A month later, Izzie walked around the enormous loft, taking in the airiness of the space and admiring the high ceilings, pale oak floor and outer brick walls. It was the biggest loft she’d ever been in and it looked like it should have either a ballet barre at one wall and a mirror at the other, or else, it should be hung with vast canvases in progress, and a barefoot guy in paint-splattered jeans with a cigarette in his mouth staring at the walls.
‘Wow, imagine this as an apartment,’ sighed Carla, peering down at 34th Street below.
‘Nobody could afford this as an apartment,’ laughed Lola, who’d found the place for the casting, and was busy setting up camp at the large desk beside a small, very old stereo system. ‘It’s been everything from a gallery –’
‘I knew it,’ Izzie said, thrilled to be right. She’d felt art breathing in the space.
‘And some guy used it as a yoga studio. Asthanga? Whatever, I don’t know – I get those yoga types mixed up. It’s too big to ever make it as a home. The realtor says an ad agency are desperate to get it.’
‘Figures,’ Carla said, returning from the window to put her things down beside the table. ‘I can just see a group of anal-retentive ad types arguing over who gets the biggest desk space and where to put the basketball hoop, because they have to have a hoop so they’ll look like homeys, even though the nearest they get to a basketball court is wearing Air Jordans.’

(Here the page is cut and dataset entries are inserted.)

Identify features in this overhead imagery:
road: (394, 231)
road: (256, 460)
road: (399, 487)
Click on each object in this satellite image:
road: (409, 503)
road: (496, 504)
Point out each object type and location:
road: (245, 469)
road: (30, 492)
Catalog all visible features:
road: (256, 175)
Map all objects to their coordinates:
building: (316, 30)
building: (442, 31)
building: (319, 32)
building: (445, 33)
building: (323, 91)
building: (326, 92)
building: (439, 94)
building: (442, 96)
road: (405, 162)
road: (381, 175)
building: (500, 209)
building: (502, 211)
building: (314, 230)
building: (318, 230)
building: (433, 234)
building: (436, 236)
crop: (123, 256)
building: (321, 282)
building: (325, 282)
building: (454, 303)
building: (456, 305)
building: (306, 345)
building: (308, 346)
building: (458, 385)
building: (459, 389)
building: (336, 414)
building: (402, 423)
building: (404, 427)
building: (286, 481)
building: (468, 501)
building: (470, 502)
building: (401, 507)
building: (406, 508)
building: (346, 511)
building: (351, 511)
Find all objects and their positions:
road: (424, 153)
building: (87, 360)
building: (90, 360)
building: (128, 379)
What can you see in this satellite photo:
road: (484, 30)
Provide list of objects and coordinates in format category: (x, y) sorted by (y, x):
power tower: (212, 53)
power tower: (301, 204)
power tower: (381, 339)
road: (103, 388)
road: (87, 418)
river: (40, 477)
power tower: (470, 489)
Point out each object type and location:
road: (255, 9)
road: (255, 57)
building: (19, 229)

‘Do I detect a note of bitterness about advertising men?’ Lola asked naughtily.
‘Bitterness? Me? Not at all,’ Carla laughed. ‘But if the ad agency guys who are interested in this place are called WorkIt Ads, then tell me so I can buy a couple of tuna steaks and hide them under the floorboards where a guy called Billy sits. Oh yes, and I want a standing order with the local porno video shop to send round dominatrix movies every afternoon. Come to think of it –’ She paused. ‘Billy’s probably weird enough to like that. Strike the porno movies.’
Everyone laughed.
‘Pity we can’t afford this for more than a day,’ Izzie sighed, mentally shaking her head to get Joe Hansen out of it. It was a futile gesture. He inhabited her every moment and it hurt more than she’d thought possible. If she hadn’t had the new agency to think about and all the organisation it involved, she’d have gone crazy.
So much had happened in the past month. She and Carla had given in their notice, Lola had said she wanted
to join them, and suddenly, they were raising money, looking for premises and ready to cast their new models.
They had just signed the contract for the SilverWebb Agency’s first office suite. It was lovely but the location was so perfect that something had to suffer, and that something was floor space.
There was enough room for reception, a small conference room and a four-desk office, along with a tiny kitchen area. But there was no space for a start-up casting, hence their presence in the yoga studio.
‘If there’s anyone else you can wangle money out of, Izzie, then we can rent it,’ Lola said. ‘Where are all the Fortune 500 moguls now, huh?’
Carla shot Izzie a sympathetic look. They both had a certain Fortune 500 mogul in mind, but neither of them cared to phone him up and ask for a cheque.
‘When a man’s the answer to your question, you’re asking the wrong question,’ Carla joked, checking that the Polaroid camera was working.
Normally on a casting, the models had their own portfolios and model cards. Today’s was the result of a lot of adverts looking for ‘plus-sized’ models – Izzie hated the term with a vengeance as it summoned up visions of women too big to walk – so lots of the prospective models wouldn’t have model cards. Both Izzie and Carla liked Polaroids for instant memory-refreshing.
Izzie laid out sheets of paper and pens so everybody could write down their contact details.
‘I hope we get a good turn-out,’ she said to Lola anxiously. ‘There’s nobody here yet.’